Just as the ASX 200 represents a slice of Australian business, this index offers up the cream of Korean capitalism. Until recently, most ASX investors wouldn’t have batted an eye at this. After all, most advanced economies around the world have indexes that track their stock market’s performances. Most offer similar returns that average in the high single-digits over long periods of time.
However, the iShares MSCI South Korea ETF has put that adage to shame. And that’s a gross understatement.
Exactly a year ago, IKO units were going for $97.71 each. Today, those same units are worth $309.92 at the time of writing. That’s up an incredible 217.2% over the past 12 months. You can add another 1.46% on top of that to account for this ASX index fund’s dividend distributions too, if you’d like.
How has this ASX index fund returned more than 200% in a year?
So how on earth does a simple ASX index fund deliver a return like that? For comparison, the iShares ASX 200 ETF has risen by 3.38% over the same period.

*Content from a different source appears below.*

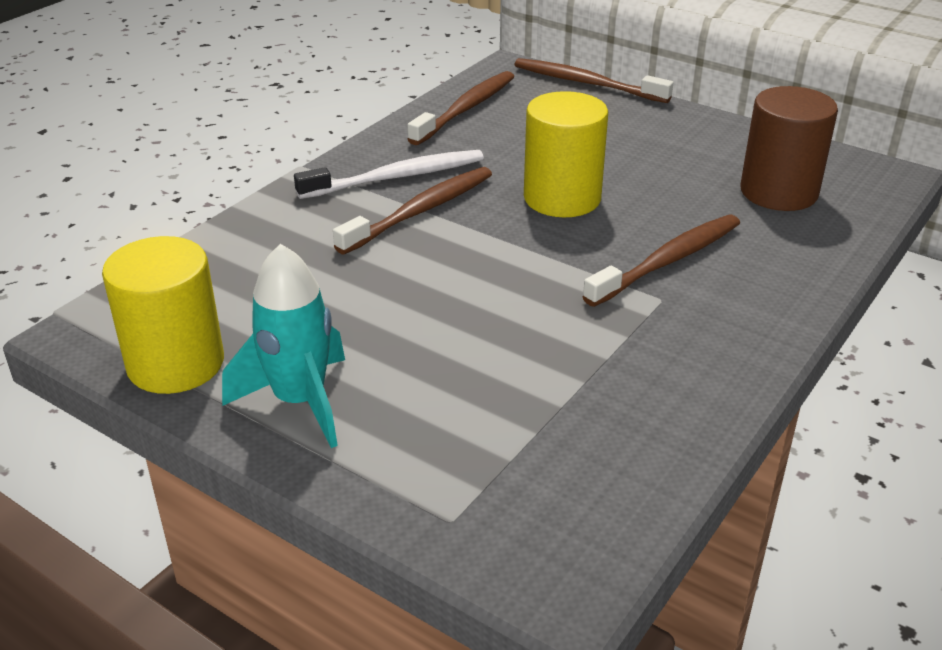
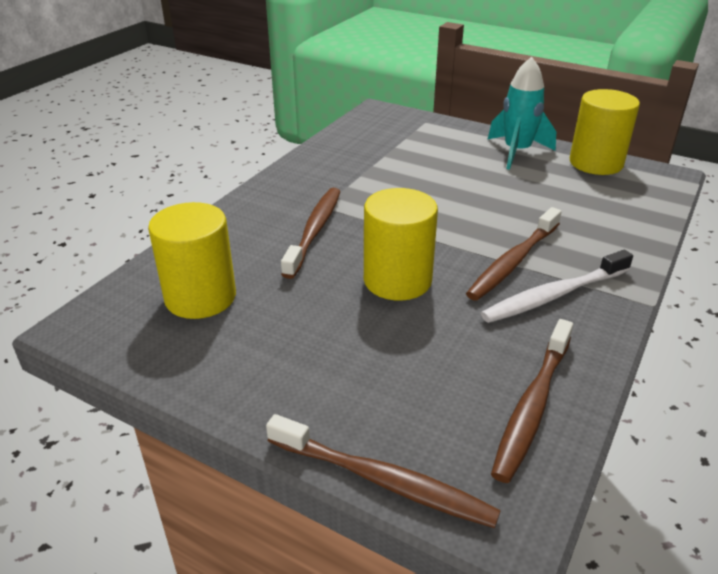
camera: 175 degrees right, 0 degrees up
(668, 261) = (315, 231): brown toothbrush -> brown toothbrush turned 150 degrees clockwise
(778, 192) = (200, 297): brown cylinder -> yellow cylinder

Well, it seems a perfect storm has hit the Korean markets. The Korean stock exchange is top-heavy. The two largest stocks in the IKO ETF are SK Hynix Inc, and Samsung Electronics Ltd. These two companies alone currently account for 23.8% and 21.9% of this index fund’s weighted portfolio, respectively. The next-most significant holding only contributes 3.52%.

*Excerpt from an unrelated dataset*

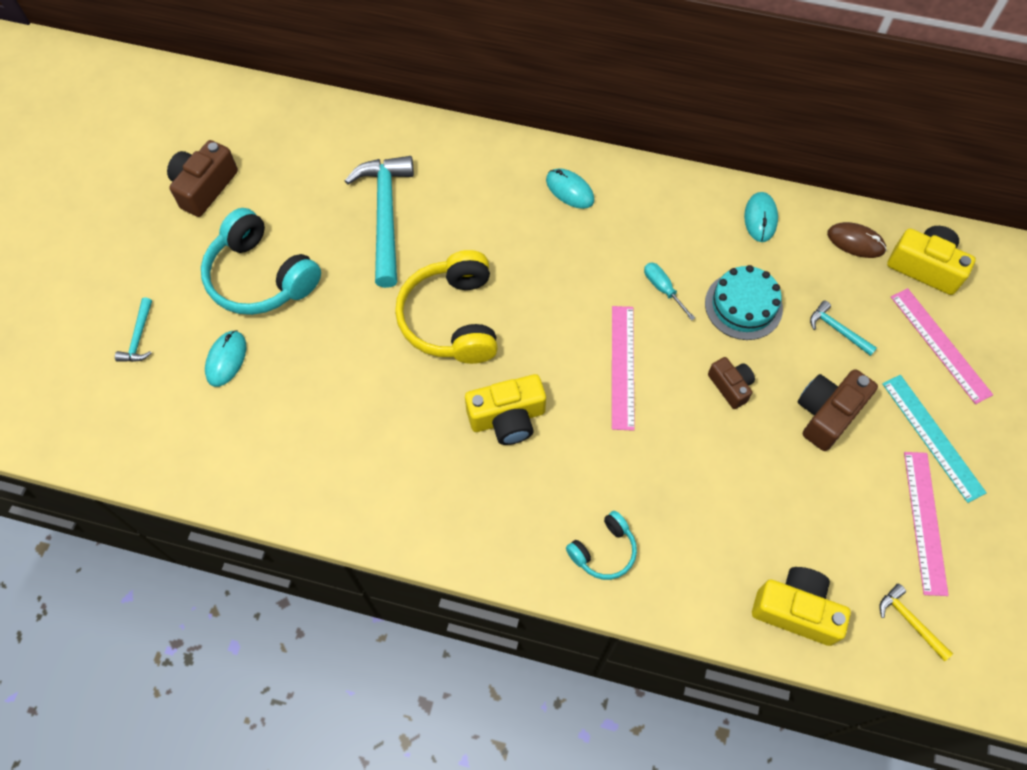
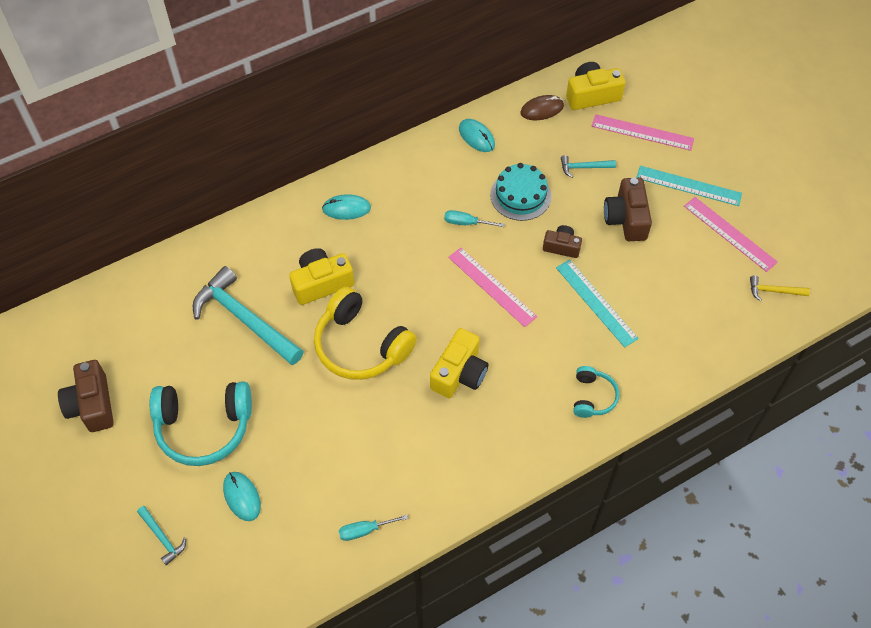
camera: 45 degrees left, 5 degrees down
(283, 478) = (365, 530): none -> turquoise screwdriver
(706, 467) = (596, 302): none -> turquoise ruler
(795, 610) = (718, 336): yellow camera -> yellow camera (321, 283)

As it happens, SK Hynix and Samsung are both leaders in what is arguably the hottest industry in the world right now â chipmaking. As the boom in artificial intelligence (AI) investment has taken off over recent years, the fortunes of these beneficiaries have soared. Samsung shares have (as of the time of writing) rocketed by 512% since this time last year. SK Hygenix is up more than 1,000%.
As such, IKO owners have these two names to mostly thank for their newfound wealth.
It’s hard to say what’s next for this high-flying ASX index fund. Before you get FOMO and buy in though, it’s worth pointing out that, as of 30 April, IKO’s long-term average is 8.58% per annum since its inception in 2000. Only time will tell if ‘this time it’s different’.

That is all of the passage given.